Recently, there’s been a lot of attention paid to software supply chain security. In particular, here’s a quote from the May 2021 presidential executive order on improving the nation’s cybersecurity: “The Federal government must … advance toward zero trust architecture; accelerate movement to secure cloud services, including … platform as a service (PaaS).”
There are two parts necessary to create a truly trusted software supply chain; securing the non-technical areas and securing the technical areas.
Non-technical aspects of any secure software supply chain involve having individuals or teams focused on security and audit compliance. Internal company policies that act as a regulatory system and set standards for developers are a must, as are efforts to enforce compliance with security best practices. While this can bode well for large organizations, small software engineering teams and startups do not have the bandwidth, budget or culture to make this a reality.

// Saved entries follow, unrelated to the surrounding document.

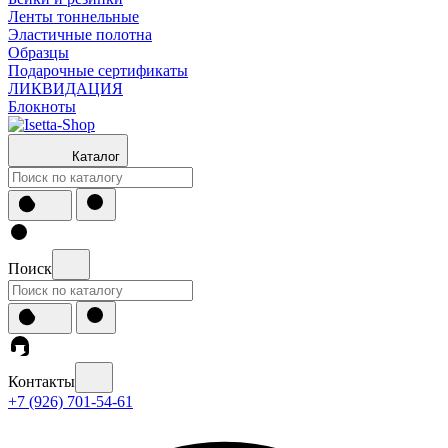
Ленты тоннельные
Эластичные полотна
Образцы
Подарочные сертификаты
ЛИКВИДАЦИЯ
Блокноты
Каталог
Поиск
Контакты
+7 (926) 701-54-61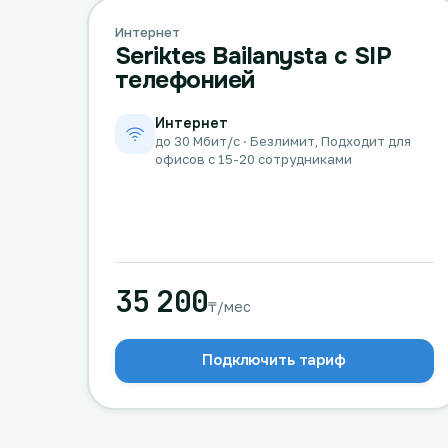
Интернет
Seriktes Bailanysta с SIP
телефонией
Интернет
до 30 Мбит/с · Безлимит, Подходит для
офисов с 15-20 сотрудниками
35 200
₸/мес
Подключить тариф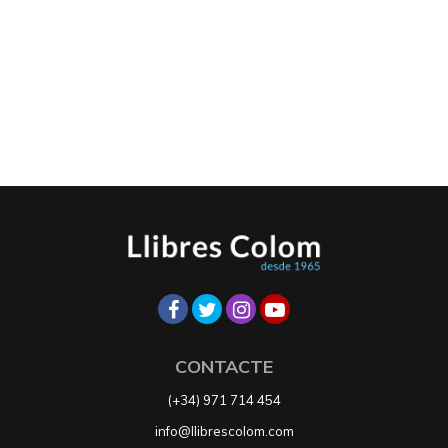
CONTACTE
(+34) 971 714 454
info@llibrescolom.com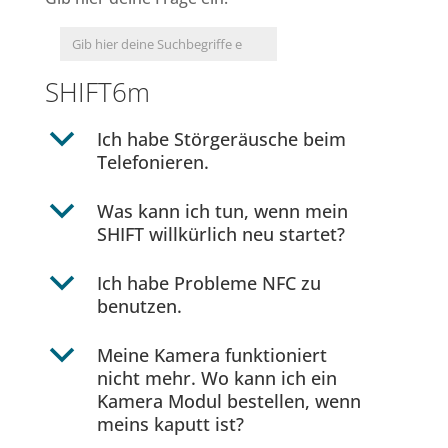
SHIFT6m
b
Ich habe Störgeräusche beim
Telefonieren.
b
Was kann ich tun, wenn mein
SHIFT willkürlich neu startet?
b
Ich habe Probleme NFC zu
benutzen.
b
Meine Kamera funktioniert
nicht mehr. Wo kann ich ein
Kamera Modul bestellen, wenn
meins kaputt ist?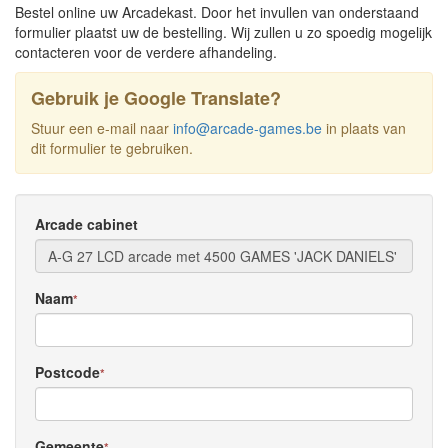
Bestel online uw Arcadekast. Door het invullen van onderstaand
formulier plaatst uw de bestelling. Wij zullen u zo spoedig mogelijk
contacteren voor de verdere afhandeling.
Gebruik je Google Translate?
Stuur een e-mail naar
info@arcade-games.be
in plaats van
dit formulier te gebruiken.
Arcade cabinet
Naam
*
Postcode
*
Gemeente
*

Envisioning Robust Security Best Practices
Tools that are open source, governed strictly and enable automation of secure build and deployment are the components that form the technical aspects of the solution. Engineering teams must find a way to envision robust security best practices and find a way to apply them without unduly affecting the developer workflow. This is a founding principle of the DevSecOps efforts within the larger community of software development professionals.
Ergo, advocating a technology stack that:
- Is composed of open components
- Provides automated builds
- Reduces the dependency on developers
- Allows security operators to extend control
- and is actively supported by the community is an ideal choice upon which to build a platform for use by development teams.
The focus of this article is to describe a robust stack that will sit above compute resources and power applications. The stack will consist of fully customizable open source components that put reliability and security at the forefront.
Application source code is the single source of truth when working with this stack. The use of Git, a popular version control system that is free and open source will allow developers to work with a source code management system from which all the downstream steps will be triggered.
Kubernetes is an open source container orchestration tool developed under the auspices of the Cloud Native Computing Foundation (CNCF). It serves as an abstraction over the infrastructure and compute layers to power the system from underneath. Kubernetes has managed to gather a large community following—second only to the Linux OS itself. Using Kubernetes will bring homogeneity above the infrastructure layer and will simplify further operations.
Cloud Foundry is an open-source PaaS tool. The use of Kubernetes introduces complexity that introduces a bit of overhead for developers who work with the platform. Cloud Foundry provides a countermeasure that simplifies the developer experience and greatly eases the pain points commonly associated with Kubernetes adoption. The Cloud Foundry platform does the job of deploying all the applications to the Kubernetes infrastructure. The cf push command triggers the export of a container image from the application source code.
When building these containers to deploy to the runtime within Kubernetes, Cloud Foundry uses Paketo buildpacks internally. Paketo buildpacks are an implementation of the cloud-native buildpacks specification which aims to provide a unified means to generate OCI-compatible container images for all languages and frameworks that are commonly used to build applications. Paketo buildpacks are also open source and fully customizable according to the needs of software development teams.
A Trusted Architecture
Together, this platform, built on open tools, supported actively by the community and facilitating the exact needs of software developers helps promote a trusted architecture upon which to stage applications. Using these tools would enable an organization to build a software development ecosystem that satisfies all the requirements implied and enumerated in the various recommendations for improving software security.